Only the lines from the one containing "immunohistochemistry (IHC) image" through the one containing "an IHC photomicrograph" should be printed, exactly as they appear below, with both ends included.

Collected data
•••••
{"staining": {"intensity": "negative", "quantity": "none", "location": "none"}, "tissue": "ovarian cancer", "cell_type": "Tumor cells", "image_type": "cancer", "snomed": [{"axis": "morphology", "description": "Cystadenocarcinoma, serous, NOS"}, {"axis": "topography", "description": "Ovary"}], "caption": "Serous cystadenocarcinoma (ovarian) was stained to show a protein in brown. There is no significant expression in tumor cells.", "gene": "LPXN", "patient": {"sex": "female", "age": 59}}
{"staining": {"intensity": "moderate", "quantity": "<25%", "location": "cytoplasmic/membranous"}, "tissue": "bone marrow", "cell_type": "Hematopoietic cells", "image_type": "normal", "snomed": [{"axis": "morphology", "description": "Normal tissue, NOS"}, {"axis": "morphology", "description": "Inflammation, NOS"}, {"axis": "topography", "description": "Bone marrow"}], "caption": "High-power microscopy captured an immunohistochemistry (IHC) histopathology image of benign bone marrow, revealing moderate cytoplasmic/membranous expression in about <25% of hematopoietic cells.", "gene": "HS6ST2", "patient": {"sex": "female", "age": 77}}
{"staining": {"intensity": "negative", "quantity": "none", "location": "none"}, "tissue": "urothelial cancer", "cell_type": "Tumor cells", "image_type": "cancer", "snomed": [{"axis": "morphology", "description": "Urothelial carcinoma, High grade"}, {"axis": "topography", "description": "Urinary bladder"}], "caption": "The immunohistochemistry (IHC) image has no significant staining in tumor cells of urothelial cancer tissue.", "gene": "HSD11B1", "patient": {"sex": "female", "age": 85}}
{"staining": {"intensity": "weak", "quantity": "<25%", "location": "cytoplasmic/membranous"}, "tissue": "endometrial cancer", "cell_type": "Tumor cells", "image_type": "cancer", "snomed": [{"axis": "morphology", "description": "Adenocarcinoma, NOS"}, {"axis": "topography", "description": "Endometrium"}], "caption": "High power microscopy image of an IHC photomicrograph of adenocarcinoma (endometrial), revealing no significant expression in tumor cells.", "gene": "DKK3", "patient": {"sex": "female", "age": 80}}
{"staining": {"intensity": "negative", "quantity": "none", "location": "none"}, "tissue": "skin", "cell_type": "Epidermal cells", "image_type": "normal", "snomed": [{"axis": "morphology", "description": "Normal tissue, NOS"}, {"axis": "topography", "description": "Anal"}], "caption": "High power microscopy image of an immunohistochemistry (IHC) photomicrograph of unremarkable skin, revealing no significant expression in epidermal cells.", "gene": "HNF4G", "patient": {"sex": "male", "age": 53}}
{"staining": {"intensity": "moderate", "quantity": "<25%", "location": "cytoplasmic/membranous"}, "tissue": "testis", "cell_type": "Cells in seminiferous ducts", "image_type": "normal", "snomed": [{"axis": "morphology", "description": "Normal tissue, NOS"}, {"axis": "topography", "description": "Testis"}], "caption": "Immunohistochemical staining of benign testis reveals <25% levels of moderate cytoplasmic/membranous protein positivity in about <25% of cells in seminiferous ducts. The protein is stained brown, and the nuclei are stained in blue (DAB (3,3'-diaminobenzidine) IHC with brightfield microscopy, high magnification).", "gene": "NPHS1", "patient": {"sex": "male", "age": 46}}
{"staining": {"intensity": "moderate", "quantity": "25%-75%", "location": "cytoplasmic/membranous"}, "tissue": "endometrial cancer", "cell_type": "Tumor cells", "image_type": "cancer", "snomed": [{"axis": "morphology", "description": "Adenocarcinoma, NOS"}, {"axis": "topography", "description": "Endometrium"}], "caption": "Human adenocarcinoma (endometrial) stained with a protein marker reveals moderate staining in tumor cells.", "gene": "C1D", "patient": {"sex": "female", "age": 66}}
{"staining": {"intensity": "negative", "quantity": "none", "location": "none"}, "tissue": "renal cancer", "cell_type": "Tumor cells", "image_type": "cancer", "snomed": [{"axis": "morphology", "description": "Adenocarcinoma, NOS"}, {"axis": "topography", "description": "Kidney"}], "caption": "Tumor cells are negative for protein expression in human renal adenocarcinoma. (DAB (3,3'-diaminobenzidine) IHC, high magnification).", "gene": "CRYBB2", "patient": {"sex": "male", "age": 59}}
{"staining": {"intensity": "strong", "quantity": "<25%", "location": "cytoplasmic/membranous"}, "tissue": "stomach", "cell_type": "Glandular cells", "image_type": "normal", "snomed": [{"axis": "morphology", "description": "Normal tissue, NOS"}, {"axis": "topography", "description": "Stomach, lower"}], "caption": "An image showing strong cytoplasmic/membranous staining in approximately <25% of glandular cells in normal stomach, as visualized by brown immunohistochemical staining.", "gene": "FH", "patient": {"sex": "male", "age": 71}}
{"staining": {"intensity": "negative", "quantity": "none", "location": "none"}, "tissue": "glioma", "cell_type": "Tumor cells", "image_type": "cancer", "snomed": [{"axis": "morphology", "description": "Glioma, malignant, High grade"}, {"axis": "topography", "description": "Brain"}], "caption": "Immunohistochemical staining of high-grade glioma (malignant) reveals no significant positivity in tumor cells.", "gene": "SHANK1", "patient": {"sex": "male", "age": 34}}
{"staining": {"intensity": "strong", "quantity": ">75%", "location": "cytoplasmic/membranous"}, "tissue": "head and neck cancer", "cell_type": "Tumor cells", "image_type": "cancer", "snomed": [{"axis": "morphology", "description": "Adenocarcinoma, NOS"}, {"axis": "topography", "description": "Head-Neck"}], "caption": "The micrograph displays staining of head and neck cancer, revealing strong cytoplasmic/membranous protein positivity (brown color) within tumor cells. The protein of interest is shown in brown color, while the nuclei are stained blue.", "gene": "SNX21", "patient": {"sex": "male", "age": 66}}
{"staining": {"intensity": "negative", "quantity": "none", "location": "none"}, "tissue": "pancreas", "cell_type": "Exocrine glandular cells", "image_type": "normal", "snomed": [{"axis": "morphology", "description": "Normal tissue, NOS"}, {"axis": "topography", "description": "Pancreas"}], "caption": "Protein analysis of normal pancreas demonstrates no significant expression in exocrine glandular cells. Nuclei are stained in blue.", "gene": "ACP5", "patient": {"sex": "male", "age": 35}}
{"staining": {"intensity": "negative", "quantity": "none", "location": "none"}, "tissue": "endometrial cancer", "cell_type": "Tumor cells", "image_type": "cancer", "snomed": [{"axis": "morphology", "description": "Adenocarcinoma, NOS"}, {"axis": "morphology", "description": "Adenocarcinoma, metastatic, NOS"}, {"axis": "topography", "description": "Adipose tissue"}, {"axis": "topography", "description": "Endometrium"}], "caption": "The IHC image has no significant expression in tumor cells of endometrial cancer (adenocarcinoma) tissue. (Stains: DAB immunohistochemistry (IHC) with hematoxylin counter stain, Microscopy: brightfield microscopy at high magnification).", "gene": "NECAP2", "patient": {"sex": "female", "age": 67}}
•••••
→ EXERCISE RESPONSE
{"staining": {"intensity": "negative", "quantity": "none", "location": "none"}, "tissue": "urothelial cancer", "cell_type": "Tumor cells", "image_type": "cancer", "snomed": [{"axis": "morphology", "description": "Urothelial carcinoma, High grade"}, {"axis": "topography", "description": "Urinary bladder"}], "caption": "The immunohistochemistry (IHC) image has no significant staining in tumor cells of urothelial cancer tissue.", "gene": "HSD11B1", "patient": {"sex": "female", "age": 85}}
{"staining": {"intensity": "weak", "quantity": "<25%", "location": "cytoplasmic/membranous"}, "tissue": "endometrial cancer", "cell_type": "Tumor cells", "image_type": "cancer", "snomed": [{"axis": "morphology", "description": "Adenocarcinoma, NOS"}, {"axis": "topography", "description": "Endometrium"}], "caption": "High power microscopy image of an IHC photomicrograph of adenocarcinoma (endometrial), revealing no significant expression in tumor cells.", "gene": "DKK3", "patient": {"sex": "female", "age": 80}}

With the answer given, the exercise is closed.